Sweetgrass basket weaving is an art form that gained popularity among African-Americans living off the coast of the southeastern United States during the 17th century. Sweetgrass baskets were originally woven for the cultivation of rice. Europeans depended on the enslaved African's knowledge of agriculture to create specialized tools. As time passed, the uses for sweetgrass baskets pivoted from field use to a variety of other uses such as picnics, sewing baskets, church collection, laundry, and many more. Sweetgrass baskets often vary in design but regularly use materials such as bulrush, oak, hickory, and palmetto.

== Career and legacy ==
Manigault was a successful basket-weaver at a young age, and ran a basket stand in 1962 on U.S. highway 17 just north of Mount Pleasant, South Carolina. In the mid-1970s, Manigault moved her basket-weaving enterprise to Charleston's City Market. In the later years of her career, Manigault continued to weave magnificent baskets at her family home in Hamlin Beach. In 1984, Manigault was named a National Heritage Fellow by the National Endowment for the Arts. The award recognizes outstanding American folk artists.
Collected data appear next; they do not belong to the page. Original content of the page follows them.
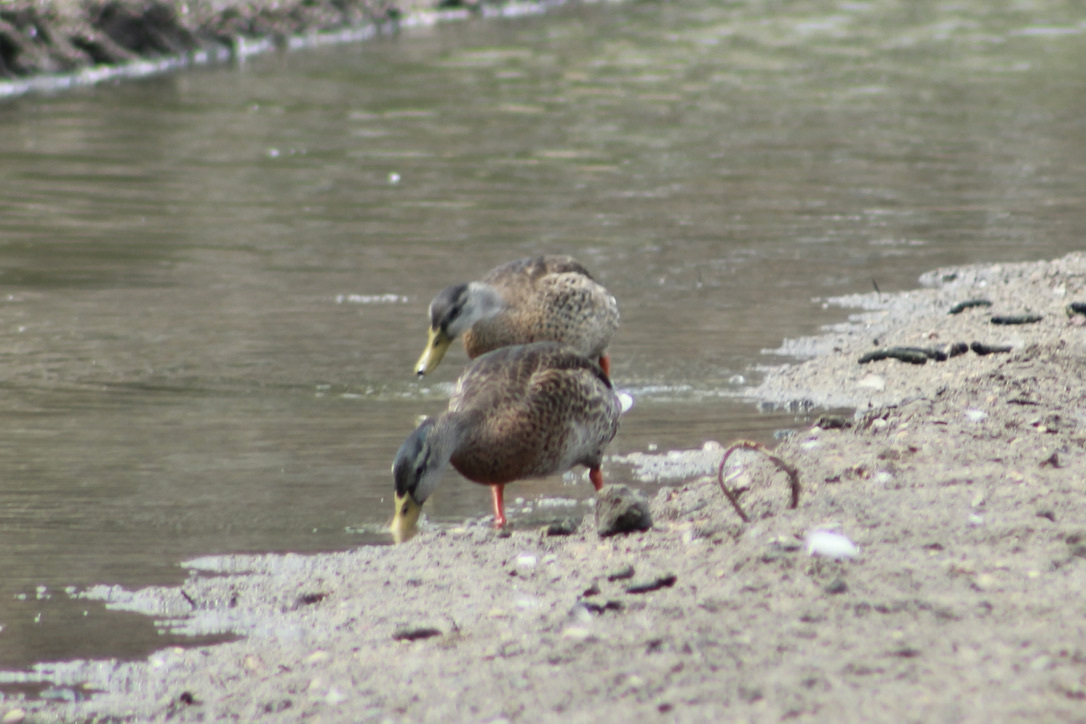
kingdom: Animalia
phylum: Chordata
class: Aves
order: Anseriformes
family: Anatidae
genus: Anas
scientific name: Anas platyrhynchos
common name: Mallard
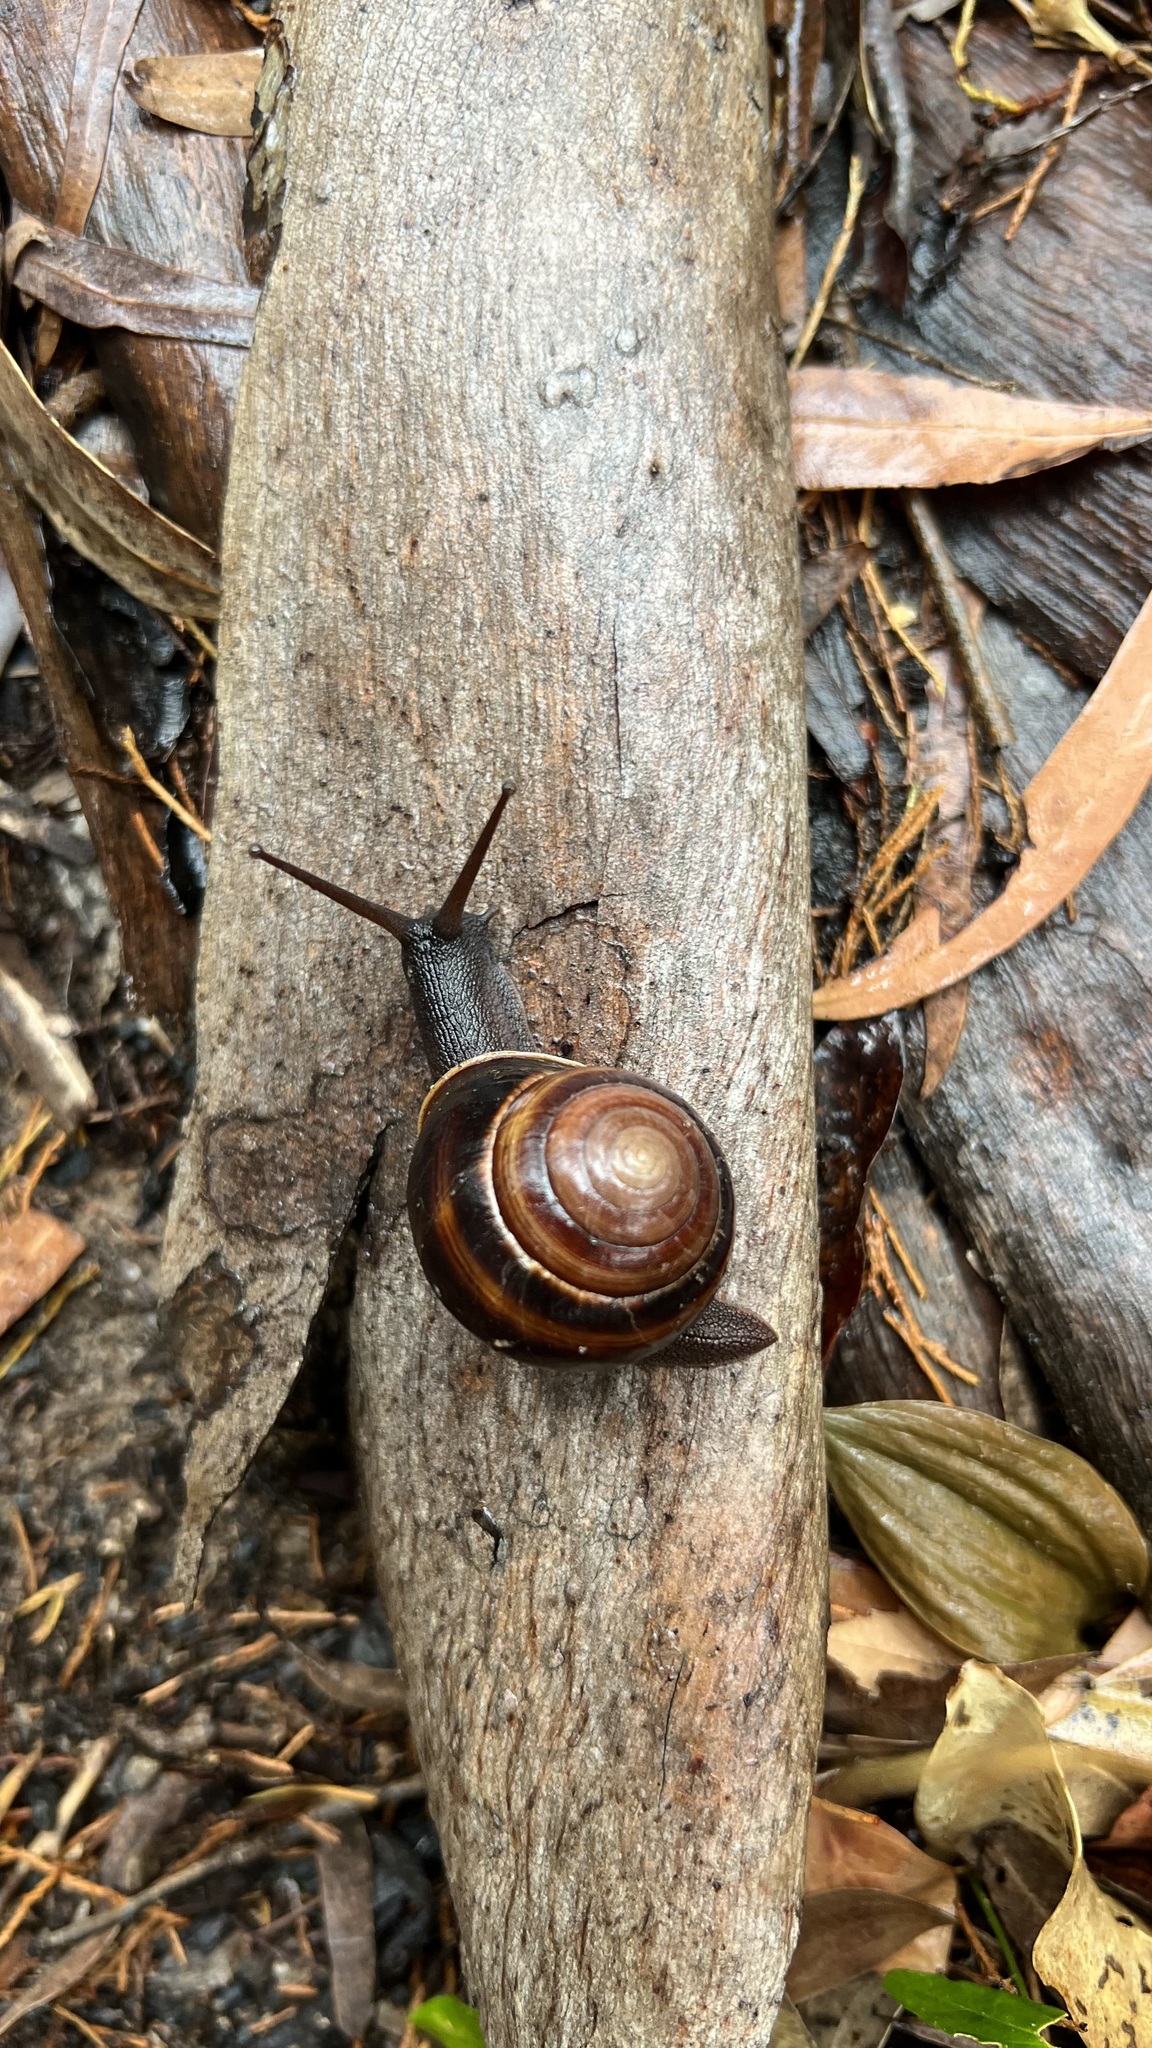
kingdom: Animalia
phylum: Mollusca
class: Gastropoda
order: Stylommatophora
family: Camaenidae
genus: Figuladra
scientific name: Figuladra
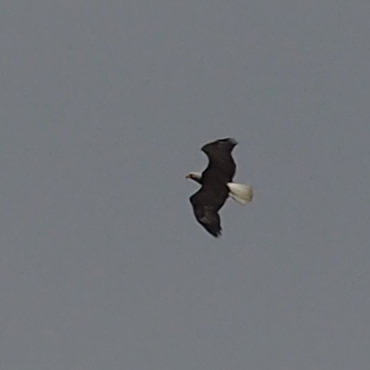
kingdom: Animalia
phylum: Chordata
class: Aves
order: Accipitriformes
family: Accipitridae
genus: Haliaeetus
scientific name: Haliaeetus leucocephalus
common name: Bald eagle
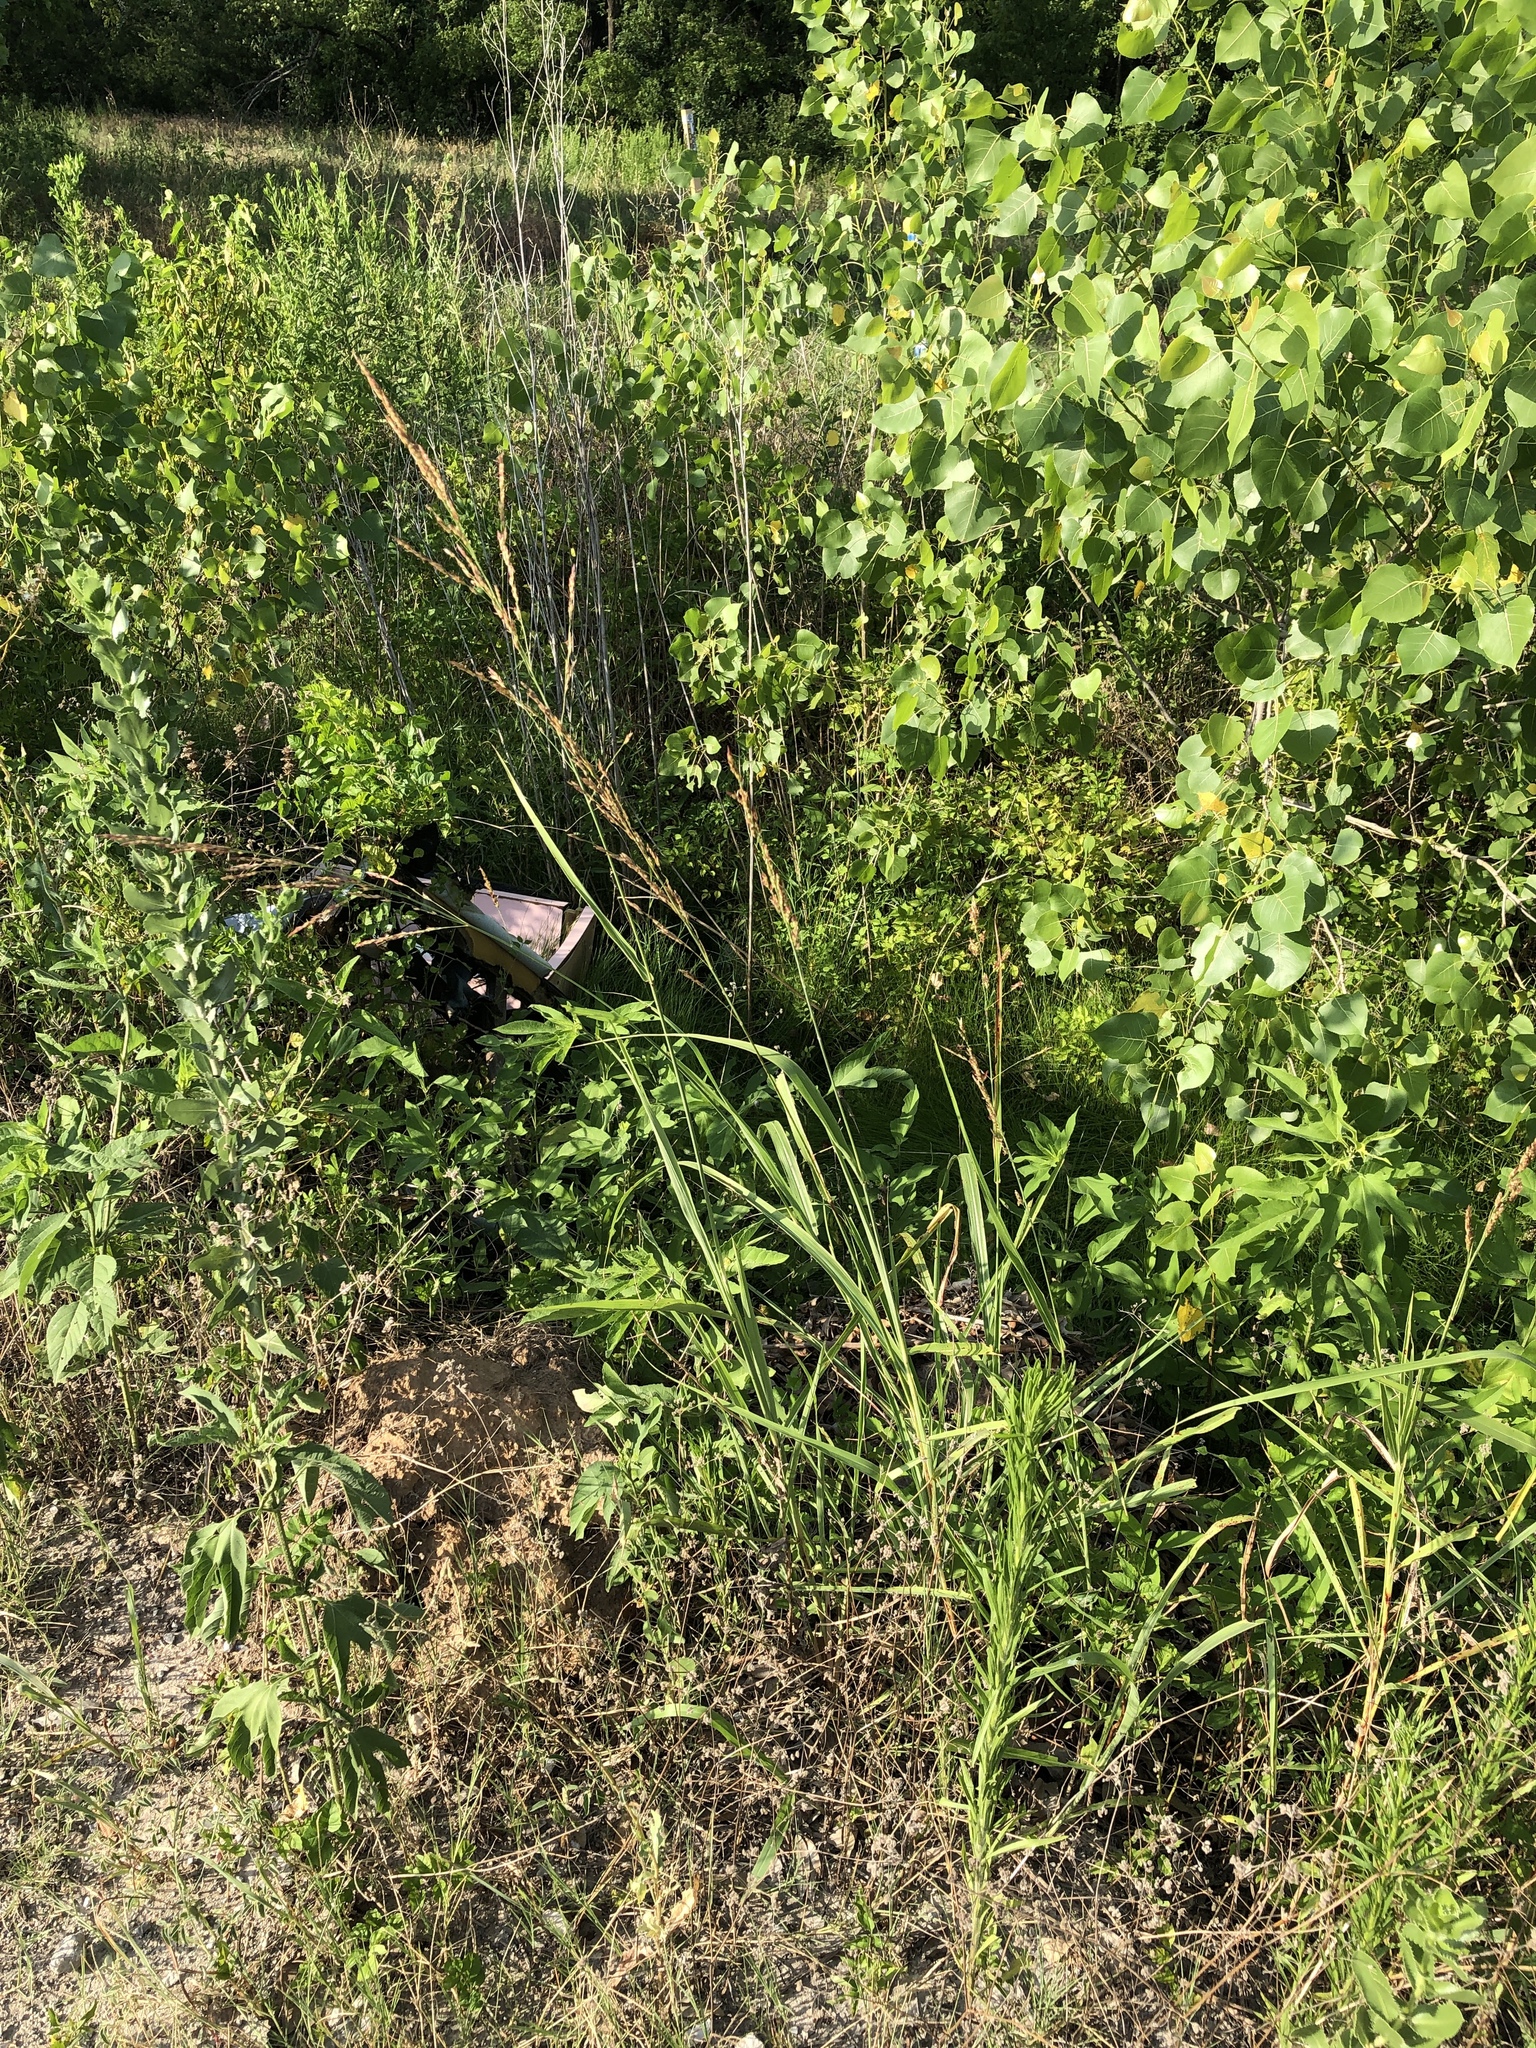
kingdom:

Mary Jane Manigault suffered a stroke in late 2000, but stated, "I'm going to keep making baskets, as long as I can".

Manigault's sweetgrass baskets have been displayed in many museums, including the Santa Fe Folk Art Museum, the William Mathers Anthropology Museum at Indiana University, the American Museum of Natural History, the Cleveland Museum of Art, and McKissick Museum at the University of South Carolina. Mary Jane Manigault's children and grandchildren continue the tradition of making and selling sweetgrass baskets. Manigault's eldest daughter, Mary Jane Habersham, runs a basket stand on Highway 17 saying, "I will keep the tradition going on".

== Death ==
Mary Jane Manigault died on November 8, 2010, in her Hamlin Beach home after suffering a seizure, at the age of 97. Manigault had been suffering from sporadic seizures for a year prior to her death and was hospitalized numerous times. Manigault's daughter-in-law, Shirley, recalls her strength in her final months stating "every time she would get sick and go to the hospital, when she came home, her mind was fine".